This disc does not fit in an exact place or era. The songs makes quantum leaps between time and space, from songs that sound like field hollers from the early part of the last century, others like acid soaked folk from the sixties and some employ drum machines along with banjos and stomping feet for a 21st century hootenanny. It should come as no surprise that Theo has been part of the late era Jackie-o Motherfucker. Like JOMF Theo does not concern himself with genre, era or the mixing of different instruments from disparate traditions.
The album opens what could be a secular hymn. Multiple voices sing “I am going to sing you a song; I hope you can get along, oh lord, safety in my lover’s arms. The only other accompaniment is stomping feet, tambourine and maracas. “Cannonball” is straight up dirty bluegrass, kind of sounding like Bob Log. Many voices hoot and holler while blistering banjo lines flow as a swampy drum beats pound. The vocals sound like they could have been recorded from a dusty 78 that is worn down so much that the vocals have become indecipherable. As the song ends the chaos slows, replaced by docile guitars & whirring synthesizers. “Gonna wanna” could easily pass as that was recorded during the great depression. He uses a vintage mic that makes his vocals crackle and pop wonderfully.
My favorite song on this excellent album is “Born to Burn”; unlike the early songs, this song seems to be channeling not just some distant era but a distance place. Whether it is in the past or the future I am not sure, but it is very far away from here. The song opens up with an organ and Theo singing, “If I had a frozen memory, would I put it in the water and let it be, If had taste of the shining sea…. Would I punch her into drown?, Would I break her little crown? Yeah….” The beauty of the heavenly tones of the music masks the darker message of the song. “Let’s put this race to sleep and wake up in the morning.”
”Price of Prince” has a similar feel of the previous song, a gentle but constant drum beat rides underneath beatific vocal harmonies, shiny acoustic guitars, and what sounds like an accordion, or muted horn. “Thread of Grace” is slightly more forlorn and keening, “Please don’t leave me here whispering in your ears, My bones circle around the sun everyday, my bones still trip when they hear your name.”
Theo’s voice is a chameleon. He can go from sounding like a share cropper blues man from the delta, to that of an acid drenched folky from the sixties. This song is the later. You definitely have to have the right set and setting as the disc progresses. The songs become sparse and slowed down. The pacing of this disc is strange. It starts with a bang and then drifts slowly down sonic rivers.
Just when you are about ready to let yourself get zoned out comes “Sheoust” A chunking drum machine chugs along as folks harmonize. The layers keep coming and coming. If Theo and friends are singing anything in particular it is hard to decipher, but that is not really important. Immediately after the modern day hootenanny it shifts back to the lysergic tinged folk on “Charlie’s Eye.” The last song sounds like it could be a traditional song or hymn. What ever the case it is stunning, and it still touches my heathen heart.

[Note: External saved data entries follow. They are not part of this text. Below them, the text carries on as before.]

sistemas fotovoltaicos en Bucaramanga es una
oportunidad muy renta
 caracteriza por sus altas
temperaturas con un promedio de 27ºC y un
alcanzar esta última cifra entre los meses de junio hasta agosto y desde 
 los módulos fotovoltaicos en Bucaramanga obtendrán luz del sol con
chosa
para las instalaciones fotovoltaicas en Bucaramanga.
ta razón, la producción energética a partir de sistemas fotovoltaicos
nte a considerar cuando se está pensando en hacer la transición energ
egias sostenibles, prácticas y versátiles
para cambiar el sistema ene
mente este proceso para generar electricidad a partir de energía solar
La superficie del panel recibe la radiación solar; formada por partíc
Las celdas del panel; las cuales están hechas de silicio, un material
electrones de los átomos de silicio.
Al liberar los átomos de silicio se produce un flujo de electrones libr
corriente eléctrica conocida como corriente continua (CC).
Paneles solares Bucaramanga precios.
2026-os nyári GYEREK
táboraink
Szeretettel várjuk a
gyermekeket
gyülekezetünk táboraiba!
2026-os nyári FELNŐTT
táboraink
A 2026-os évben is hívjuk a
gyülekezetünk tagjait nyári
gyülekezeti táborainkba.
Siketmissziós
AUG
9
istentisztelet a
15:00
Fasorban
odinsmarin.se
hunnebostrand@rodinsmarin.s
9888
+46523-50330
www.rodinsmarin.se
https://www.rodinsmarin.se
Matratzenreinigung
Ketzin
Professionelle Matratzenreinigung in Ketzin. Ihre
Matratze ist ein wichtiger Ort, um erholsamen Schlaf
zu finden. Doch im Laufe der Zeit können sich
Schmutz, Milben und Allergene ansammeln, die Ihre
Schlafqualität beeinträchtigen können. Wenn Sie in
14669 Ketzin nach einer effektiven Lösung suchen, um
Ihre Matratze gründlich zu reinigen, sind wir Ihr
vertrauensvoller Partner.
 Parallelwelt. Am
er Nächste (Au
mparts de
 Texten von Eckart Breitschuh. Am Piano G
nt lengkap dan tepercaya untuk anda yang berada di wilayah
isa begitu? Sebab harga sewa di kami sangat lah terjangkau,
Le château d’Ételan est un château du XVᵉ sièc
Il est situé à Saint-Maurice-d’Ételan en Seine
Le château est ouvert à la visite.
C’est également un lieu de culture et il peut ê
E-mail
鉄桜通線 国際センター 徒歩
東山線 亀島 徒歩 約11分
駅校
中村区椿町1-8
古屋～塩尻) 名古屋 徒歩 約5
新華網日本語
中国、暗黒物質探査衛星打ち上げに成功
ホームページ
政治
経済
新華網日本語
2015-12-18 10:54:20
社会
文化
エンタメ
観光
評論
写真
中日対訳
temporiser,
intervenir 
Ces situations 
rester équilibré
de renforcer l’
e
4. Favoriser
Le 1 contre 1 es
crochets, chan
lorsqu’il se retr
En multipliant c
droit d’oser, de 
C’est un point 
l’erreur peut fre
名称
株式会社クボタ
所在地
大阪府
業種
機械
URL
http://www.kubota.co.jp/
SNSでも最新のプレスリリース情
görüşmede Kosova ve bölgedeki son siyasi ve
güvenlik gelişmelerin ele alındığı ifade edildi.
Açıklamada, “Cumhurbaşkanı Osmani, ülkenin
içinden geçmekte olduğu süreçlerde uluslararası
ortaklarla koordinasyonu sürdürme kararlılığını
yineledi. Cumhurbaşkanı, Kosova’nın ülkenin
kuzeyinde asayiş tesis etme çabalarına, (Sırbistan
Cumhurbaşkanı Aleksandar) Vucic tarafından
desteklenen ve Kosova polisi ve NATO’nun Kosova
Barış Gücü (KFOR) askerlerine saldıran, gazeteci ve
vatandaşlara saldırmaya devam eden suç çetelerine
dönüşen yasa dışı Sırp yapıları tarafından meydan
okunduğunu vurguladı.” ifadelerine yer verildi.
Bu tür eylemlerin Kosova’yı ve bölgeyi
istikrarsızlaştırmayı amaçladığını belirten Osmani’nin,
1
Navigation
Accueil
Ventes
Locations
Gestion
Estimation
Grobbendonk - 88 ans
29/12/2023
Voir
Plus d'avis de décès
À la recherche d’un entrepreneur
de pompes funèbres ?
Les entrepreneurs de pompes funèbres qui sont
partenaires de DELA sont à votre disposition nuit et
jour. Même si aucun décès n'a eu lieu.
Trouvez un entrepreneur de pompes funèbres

Theo Angell has made diverse and intriguing record. There is not a lot to complain about this record, my only one is pacing and song order, but there is no fault in the songs themselves. Maybe Theo’s intent was to lull you into a relaxed state only to jar you. Some songs sound like they are from 100 years ago, while others feel more like just from 40 years ago. Then there are the songs that could like hillbillies who were taken up by the mother ship and dropped down in some future land where they meld their tradition with a new environment. This album is one of stark beauty of deep & diverse depth.